*** Opening Listed records ***

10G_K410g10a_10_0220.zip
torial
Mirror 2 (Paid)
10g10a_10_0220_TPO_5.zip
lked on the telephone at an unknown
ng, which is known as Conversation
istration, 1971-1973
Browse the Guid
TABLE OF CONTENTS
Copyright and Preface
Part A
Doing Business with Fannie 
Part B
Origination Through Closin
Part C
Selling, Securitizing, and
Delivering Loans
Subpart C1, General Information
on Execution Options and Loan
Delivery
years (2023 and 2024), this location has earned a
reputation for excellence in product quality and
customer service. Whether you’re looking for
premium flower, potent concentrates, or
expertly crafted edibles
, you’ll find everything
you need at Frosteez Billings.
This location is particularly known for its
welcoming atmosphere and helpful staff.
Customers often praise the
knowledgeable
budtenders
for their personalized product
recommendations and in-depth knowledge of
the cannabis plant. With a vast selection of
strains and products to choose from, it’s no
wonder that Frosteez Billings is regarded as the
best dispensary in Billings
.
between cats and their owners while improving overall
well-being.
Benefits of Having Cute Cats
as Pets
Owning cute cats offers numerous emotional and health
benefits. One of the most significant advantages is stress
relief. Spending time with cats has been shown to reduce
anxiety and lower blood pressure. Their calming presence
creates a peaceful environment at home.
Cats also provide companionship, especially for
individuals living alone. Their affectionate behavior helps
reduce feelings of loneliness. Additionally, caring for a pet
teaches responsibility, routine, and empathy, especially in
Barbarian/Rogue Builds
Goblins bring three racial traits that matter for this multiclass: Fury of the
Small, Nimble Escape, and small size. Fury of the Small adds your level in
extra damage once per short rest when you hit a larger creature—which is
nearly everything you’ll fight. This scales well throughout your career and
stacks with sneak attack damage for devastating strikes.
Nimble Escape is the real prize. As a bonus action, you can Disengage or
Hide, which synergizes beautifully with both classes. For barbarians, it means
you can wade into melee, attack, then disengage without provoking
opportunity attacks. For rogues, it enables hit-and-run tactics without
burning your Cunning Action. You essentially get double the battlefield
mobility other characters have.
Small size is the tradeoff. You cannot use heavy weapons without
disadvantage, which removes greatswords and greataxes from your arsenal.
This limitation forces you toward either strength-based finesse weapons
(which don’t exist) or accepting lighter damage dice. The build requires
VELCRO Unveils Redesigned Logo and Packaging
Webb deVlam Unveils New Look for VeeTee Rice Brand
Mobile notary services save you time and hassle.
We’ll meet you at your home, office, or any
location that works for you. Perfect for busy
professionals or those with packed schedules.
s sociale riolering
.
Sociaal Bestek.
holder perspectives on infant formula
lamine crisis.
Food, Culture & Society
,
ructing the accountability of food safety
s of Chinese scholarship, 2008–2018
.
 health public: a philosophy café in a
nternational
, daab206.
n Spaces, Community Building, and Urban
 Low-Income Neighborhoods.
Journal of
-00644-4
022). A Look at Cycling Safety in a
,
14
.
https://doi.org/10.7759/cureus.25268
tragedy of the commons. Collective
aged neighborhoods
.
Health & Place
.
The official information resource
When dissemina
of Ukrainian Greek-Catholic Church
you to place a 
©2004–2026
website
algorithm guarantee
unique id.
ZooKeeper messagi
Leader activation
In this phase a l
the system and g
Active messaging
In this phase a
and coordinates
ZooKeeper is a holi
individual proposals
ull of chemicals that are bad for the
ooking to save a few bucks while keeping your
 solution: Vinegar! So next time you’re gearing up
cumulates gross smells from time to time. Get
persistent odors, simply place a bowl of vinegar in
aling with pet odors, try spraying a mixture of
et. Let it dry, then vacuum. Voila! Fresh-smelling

*** Closing Listed records ***

_Your task_: Please update the listing from its first line through the line containing "wonder that Frosteez" by replacing "welcoming" with "friendly" and leaving everything else unchanged. Return only those lines.

_Exercise answer_:
10G_K410g10a_10_0220.zip
torial
Mirror 2 (Paid)
10g10a_10_0220_TPO_5.zip
lked on the telephone at an unknown
ng, which is known as Conversation
istration, 1971-1973
Browse the Guid
TABLE OF CONTENTS
Copyright and Preface
Part A
Doing Business with Fannie 
Part B
Origination Through Closin
Part C
Selling, Securitizing, and
Delivering Loans
Subpart C1, General Information
on Execution Options and Loan
Delivery
years (2023 and 2024), this location has earned a
reputation for excellence in product quality and
customer service. Whether you’re looking for
premium flower, potent concentrates, or
expertly crafted edibles
, you’ll find everything
you need at Frosteez Billings.
This location is particularly known for its
friendly atmosphere and helpful staff.
Customers often praise the
knowledgeable
budtenders
for their personalized product
recommendations and in-depth knowledge of
the cannabis plant. With a vast selection of
strains and products to choose from, it’s no
wonder that Frosteez Billings is regarded as the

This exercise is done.